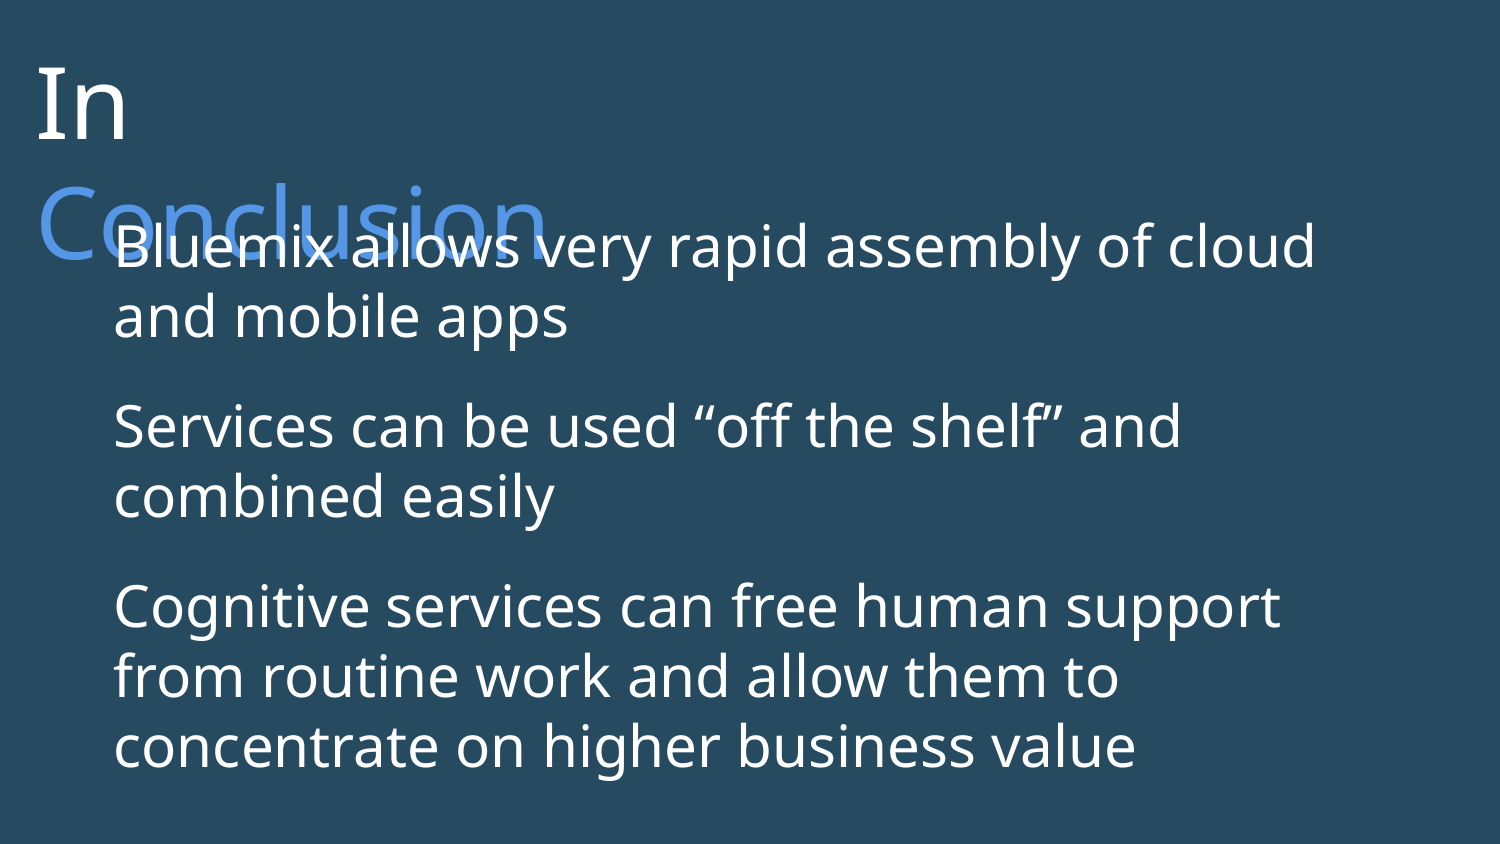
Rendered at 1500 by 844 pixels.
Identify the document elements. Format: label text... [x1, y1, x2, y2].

list In Conclusion [35, 39, 660, 161]
text_box Bluemix allows very rapid assembly of cloud and mobile apps Services can be used “off the shelf” and combined easily Cognitive services can free human support from routine work and allow them to concentrate on higher business value [113, 209, 1429, 780]
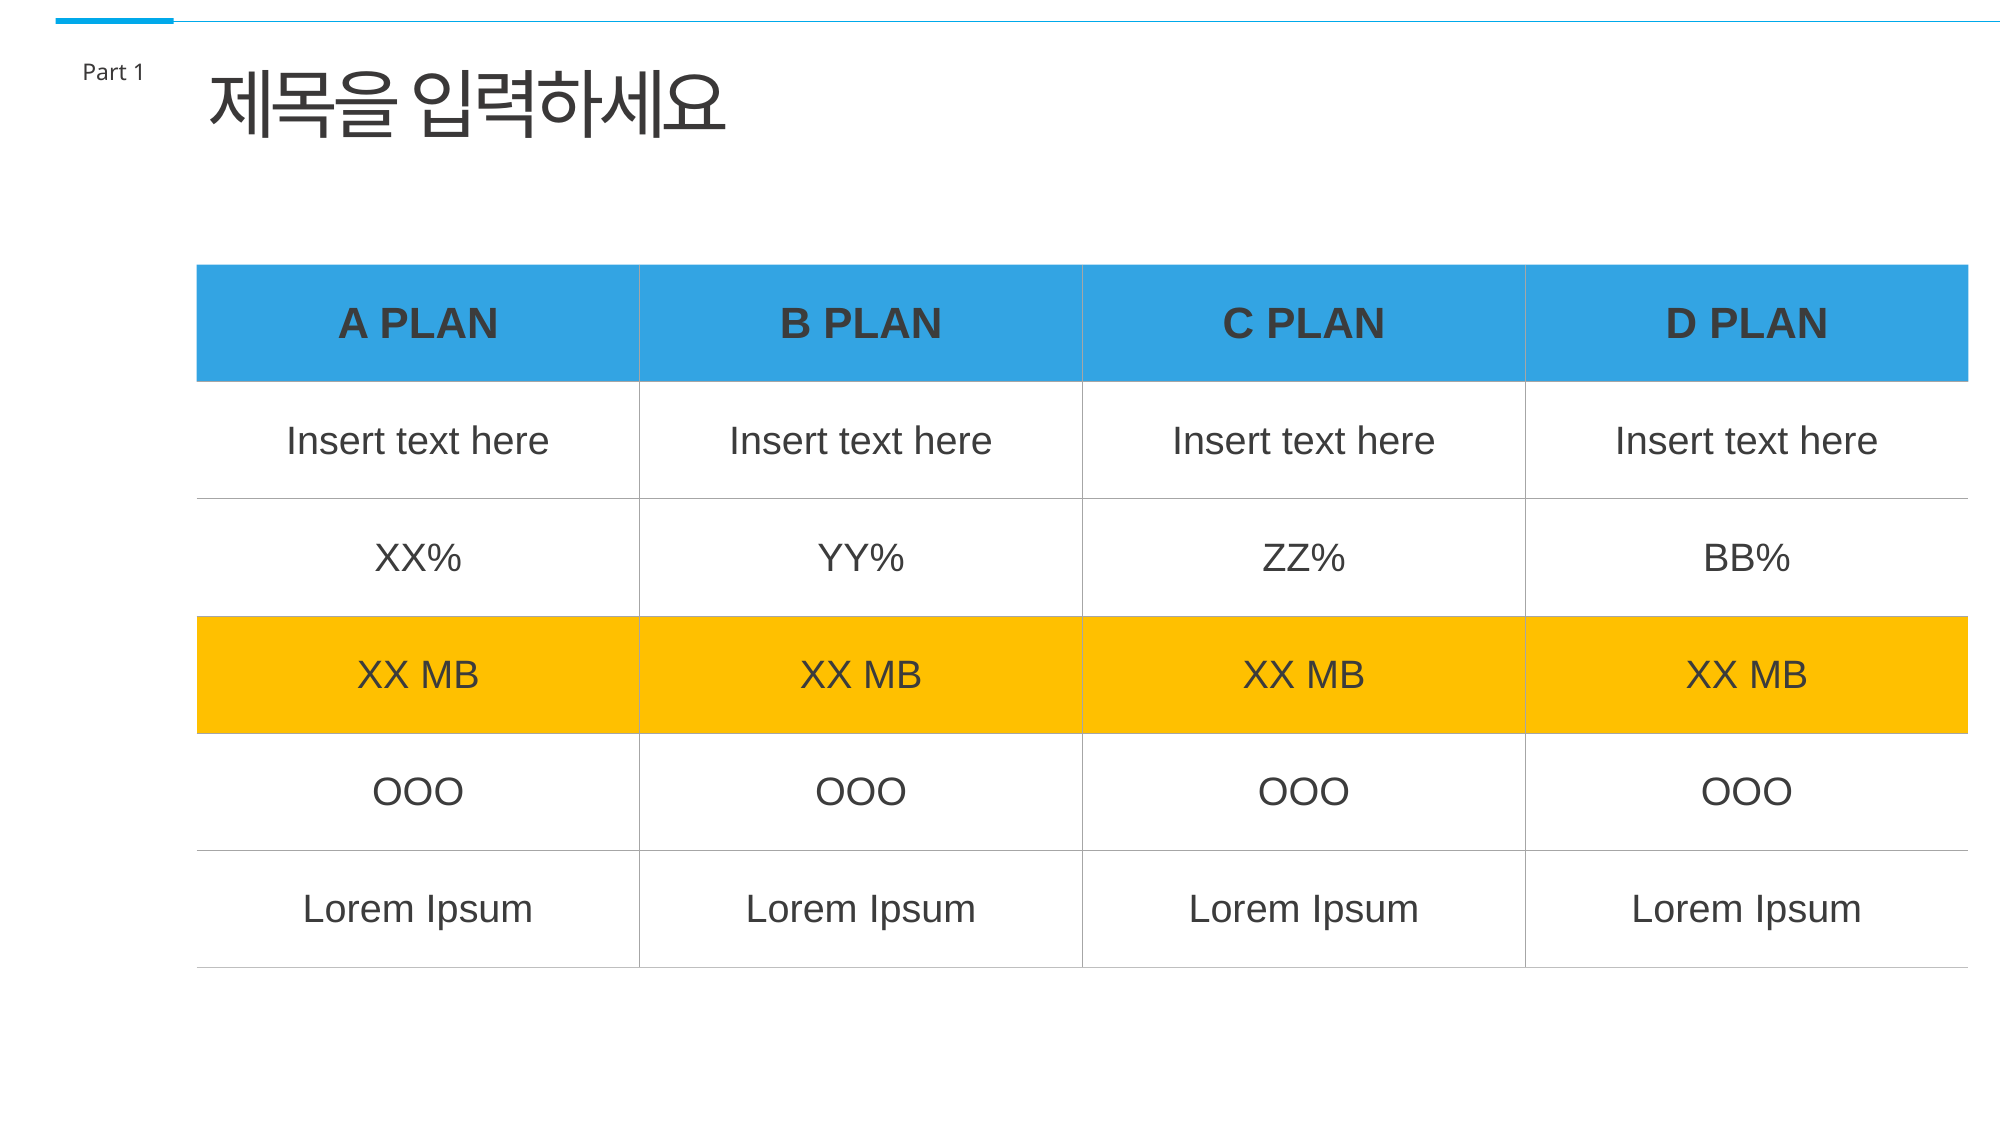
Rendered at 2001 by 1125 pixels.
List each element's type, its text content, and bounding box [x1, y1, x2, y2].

table_cell Lorem Ipsum [1083, 851, 1525, 967]
table_header A PLAN [197, 265, 639, 381]
table_cell XX MB [1526, 617, 1968, 733]
table_cell OOO [197, 734, 639, 850]
table_cell Insert text here [640, 382, 1082, 498]
table_cell OOO [1526, 734, 1968, 850]
table_cell Lorem Ipsum [197, 851, 639, 967]
text_box Part 1 [67, 50, 162, 93]
table_cell Lorem Ipsum [1526, 851, 1968, 967]
table_cell OOO [640, 734, 1082, 850]
table_cell ZZ% [1083, 499, 1525, 616]
table_cell YY% [640, 499, 1082, 616]
table_cell Insert text here [197, 382, 639, 498]
table_cell Insert text here [1526, 382, 1968, 498]
table_cell OOO [1083, 734, 1525, 850]
table_cell Lorem Ipsum [640, 851, 1082, 967]
table_header D PLAN [1526, 265, 1968, 381]
table_cell XX MB [197, 617, 639, 733]
text_box [54, 17, 175, 25]
table_cell BB% [1526, 499, 1968, 616]
table_cell XX MB [640, 617, 1082, 733]
table_header B PLAN [640, 265, 1082, 381]
text_box 제목을 입력하세요 [192, 50, 745, 155]
table_cell XX% [197, 499, 639, 616]
table_cell XX MB [1083, 617, 1525, 733]
table_header C PLAN [1083, 265, 1525, 381]
table_cell Insert text here [1083, 382, 1525, 498]
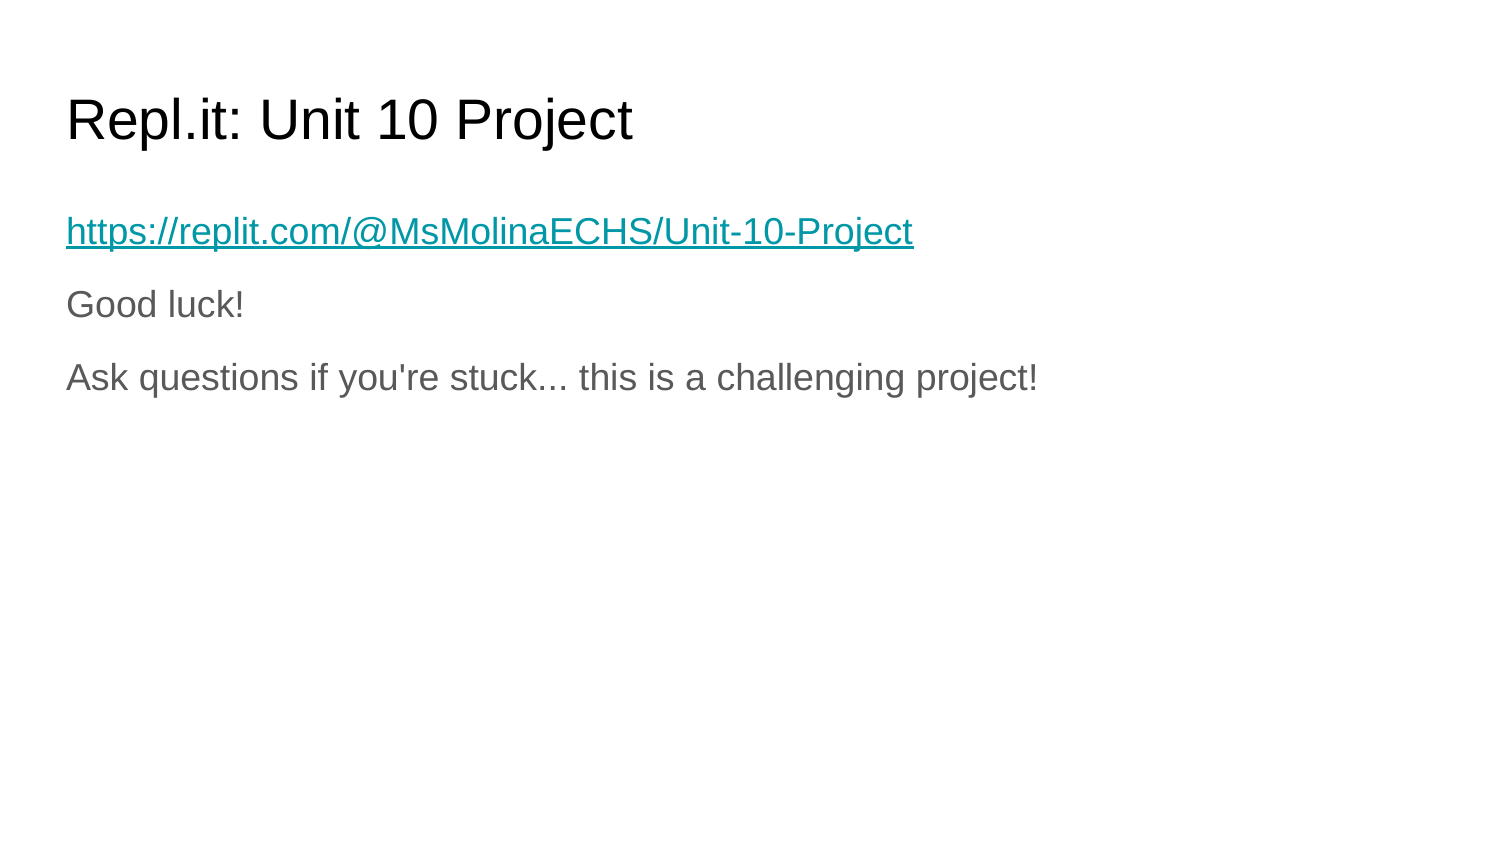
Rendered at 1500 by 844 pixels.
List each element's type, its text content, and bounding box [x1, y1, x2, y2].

title Repl.it: Unit 10 Project [51, 72, 1449, 167]
list https://replit.com/@MsMolinaECHS/Unit-10-Project Good luck! Ask questions if you're stuck... this is a challenging project! [51, 189, 1449, 750]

____

• _REQUIRED ACTION_
In full and without change, repeat the material above, minus the pictures.

• _OUTPUT OF THE TASK_
Rendered at 1500 by 844 pixels.
Identify the document elements. Format: label text... [x1, y1, x2, y2].

list In Conclusion [35, 39, 660, 161]
text_box Bluemix allows very rapid assembly of cloud and mobile apps Services can be used “off the shelf” and combined easily Cognitive services can free human support from routine work and allow them to concentrate on higher business value [113, 209, 1429, 780]
Rendered at 2001 by 1125 pixels.
List each element's type, its text content, and bounding box [x1, y1, x2, y2].

table_cell Lorem Ipsum [1083, 851, 1525, 967]
table_header A PLAN [197, 265, 639, 381]
table_cell XX MB [1526, 617, 1968, 733]
table_cell OOO [197, 734, 639, 850]
table_cell Insert text here [640, 382, 1082, 498]
table_cell OOO [1526, 734, 1968, 850]
table_cell Lorem Ipsum [197, 851, 639, 967]
text_box Part 1 [67, 50, 162, 93]
table_cell Lorem Ipsum [1526, 851, 1968, 967]
table_cell OOO [640, 734, 1082, 850]
table_cell ZZ% [1083, 499, 1525, 616]
table_cell YY% [640, 499, 1082, 616]
table_cell Insert text here [197, 382, 639, 498]
table_cell Insert text here [1526, 382, 1968, 498]
table_cell OOO [1083, 734, 1525, 850]
table_cell Lorem Ipsum [640, 851, 1082, 967]
table_header D PLAN [1526, 265, 1968, 381]
table_cell XX MB [197, 617, 639, 733]
text_box [54, 17, 175, 25]
table_cell BB% [1526, 499, 1968, 616]
table_cell XX MB [640, 617, 1082, 733]
table_header B PLAN [640, 265, 1082, 381]
text_box 제목을 입력하세요 [192, 50, 745, 155]
table_cell XX% [197, 499, 639, 616]
table_cell XX MB [1083, 617, 1525, 733]
table_header C PLAN [1083, 265, 1525, 381]
table_cell Insert text here [1083, 382, 1525, 498]
Rendered at 1500 by 844 pixels.
List each element's type, its text content, and bounding box [x1, y1, x2, y2].

title Repl.it: Unit 10 Project [51, 72, 1449, 167]
list https://replit.com/@MsMolinaECHS/Unit-10-Project Good luck! Ask questions if you're stuck... this is a challenging project! [51, 189, 1449, 750]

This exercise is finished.